Sherri Garrett is a $41,800 a year career employee of the House Clerk's office. Mapes took over as House Clerk when the last one left, so he was her boss.
During a press conference last Wednesday, Garrett detailed numerous allegations of harassment and bullying over the years by Mapes.
Like many people, I've always shrugged off Mapes' awkward attempts at biting humor. And, perhaps like many people, I didn’t imagine he was behaving that way with people like Ms. Garrett, who would be known in Statehouse parlance as a "civilian." She's just a regular person who does her job every day so she can go home to her family.

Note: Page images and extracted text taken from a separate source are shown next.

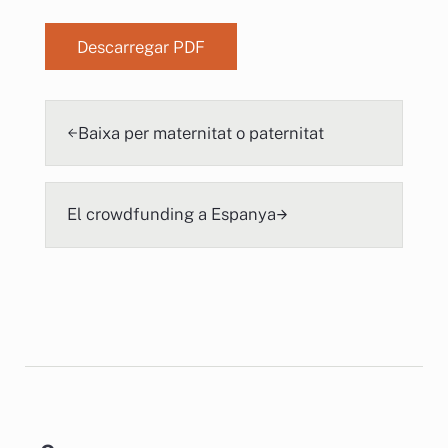
Descarregar PDF
Entrada anterior
Baixa per maternitat o paternitat
Següent
El crowdfunding a Espanya
AI Chatbot
Online
Sidebar
Hola, com et puc ajudar? / ¿cómo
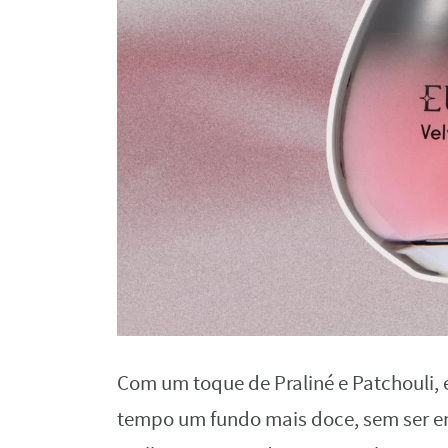
Com um toque de Praliné e Patchouli,
tempo um fundo mais doce, sem ser enj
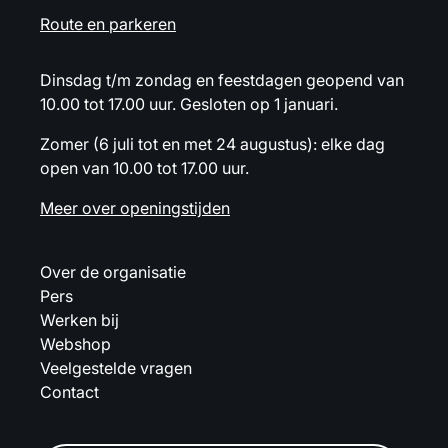
Route en parkeren
Dinsdag t/m zondag en feestdagen geopend van
10.00 tot 17.00 uur. Gesloten op 1 januari.
Zomer (6 juli tot en met 24 augustus): elke dag
open van 10.00 tot 17.00 uur.
Meer over openingstijden
Over de organisatie
Pers
Werken bij
Webshop
Veelgestelde vragen
Contact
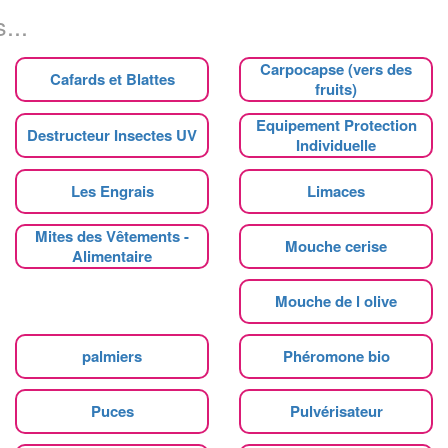
...
Carpocapse (vers des
Cafards et Blattes
fruits)
Equipement Protection
Destructeur Insectes UV
Individuelle
Les Engrais
Limaces
Mites des Vêtements -
Mouche cerise
Alimentaire
Mouche de l olive
palmiers
Phéromone bio
Puces
Pulvérisateur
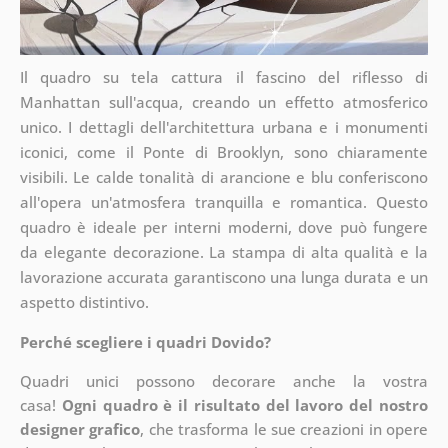
Il quadro su tela cattura il fascino del riflesso di
Manhattan sull'acqua, creando un effetto atmosferico
unico. I dettagli dell'architettura urbana e i monumenti
iconici, come il Ponte di Brooklyn, sono chiaramente
visibili. Le calde tonalità di arancione e blu conferiscono
all'opera un'atmosfera tranquilla e romantica. Questo
quadro è ideale per interni moderni, dove può fungere
da elegante decorazione. La stampa di alta qualità e la
lavorazione accurata garantiscono una lunga durata e un
aspetto distintivo.
Perché scegliere i quadri Dovido?
Quadri unici possono decorare anche la vostra
casa!
Ogni quadro è il risultato del lavoro del nostro
designer grafico
, che
trasforma le sue creazioni in opere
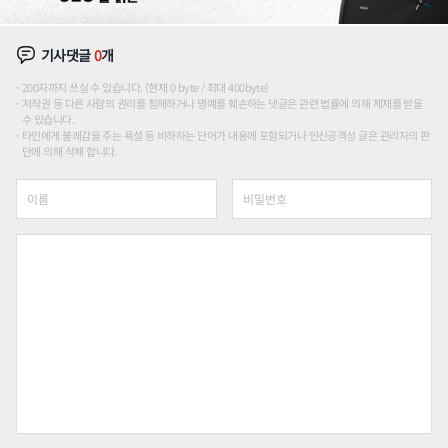
기사댓글
0
개
200자까지 쓰실 수 있습니다. (현재 0 byte / 최대 400byte)
저작권 등 다른 사람의 권리를 침해하거나 명예를 훼손하는 댓글은 관련 법률에 의해 제재를 받을
수 있습니다.
타인에게 불쾌감을 주는 욕설 등 비하하는 단어가 내용에 포함되거나 인신공격성 글은 관리자의 판
단에 의해 삭제 합니다.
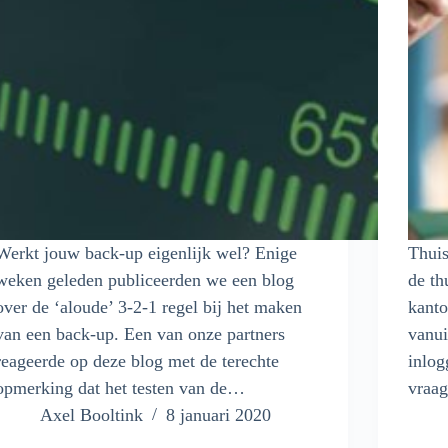
Werkt jouw back-up eigenlijk wel? Enige
Thuis
weken geleden publiceerden we een blog
de th
over de ‘aloude’ 3-2-1 regel bij het maken
kanto
van een back-up. Een van onze partners
vanui
reageerde op deze blog met de terechte
inlog
opmerking dat het testen van de…
vraa
Axel Booltink
8 januari 2020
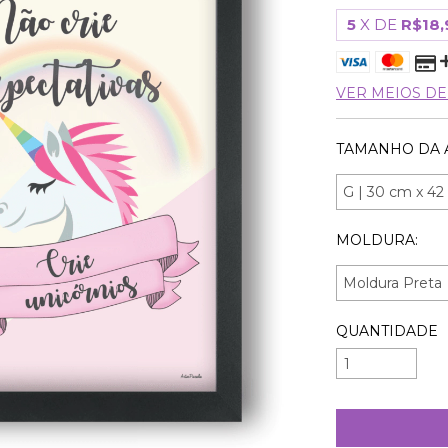
5
X DE
R$18,
VER MEIOS D
TAMANHO DA 
MOLDURA:
QUANTIDADE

One of the most eye-opening aspects of Garrett's allegations was that he said some sexist and demeaning things either directly to her or in her presence months after the first #MeToo revelations rocked the Illinois Statehouse last October. To me, that was a clear indication that despite all of Speaker Madigan's vows to "change the culture," the man at the very top of Madigan’s management pyramid had no intention of doing so.
Jokes, combined with Mapes' other alleged actions, appeared to have created an unacceptable working environment for Ms. Garrett and, as she claimed as her press conference, several others.
Madigan was likely furious that the same nice woman who regularly brought his gavel back to his office at the end of session days was subjected to this treatment by his right-hand man. And it was the height of disloyalty by Mapes to behave this way while Madigan had #MeToo problems exploding all around him. He had to go.